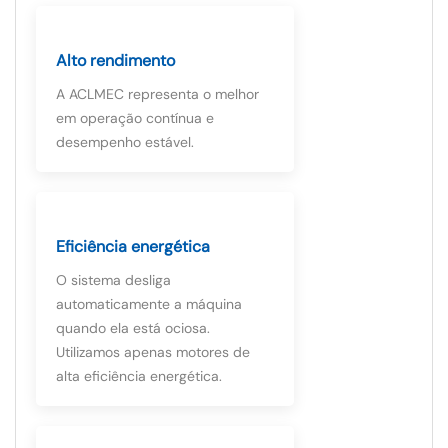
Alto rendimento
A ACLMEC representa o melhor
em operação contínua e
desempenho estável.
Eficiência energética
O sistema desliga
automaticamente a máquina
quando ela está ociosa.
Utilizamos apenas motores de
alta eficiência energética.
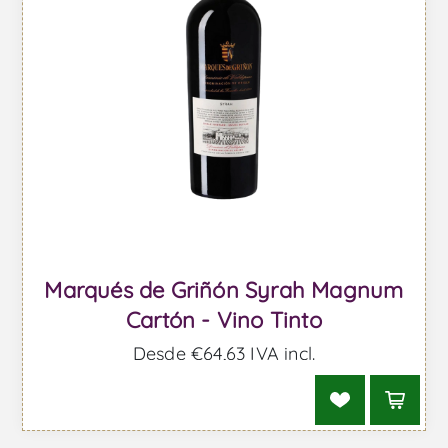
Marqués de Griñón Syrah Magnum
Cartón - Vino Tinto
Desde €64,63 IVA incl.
* * * * * * * * *
**WORK INSTRUCTIONS:** Transcribe the text of both items above verbatim, line by line, leaving out the pictures.

**ANSWER TO THIS TASK:**
Alto rendimento
A ACLMEC representa o melhor
em operação contínua e
desempenho estável.
Eficiência energética
O sistema desliga
automaticamente a máquina
quando ela está ociosa.
Utilizamos apenas motores de
alta eficiência energética.
Marqués de Griñón Syrah Magnum
Cartón - Vino Tinto
Desde €64,63 IVA incl.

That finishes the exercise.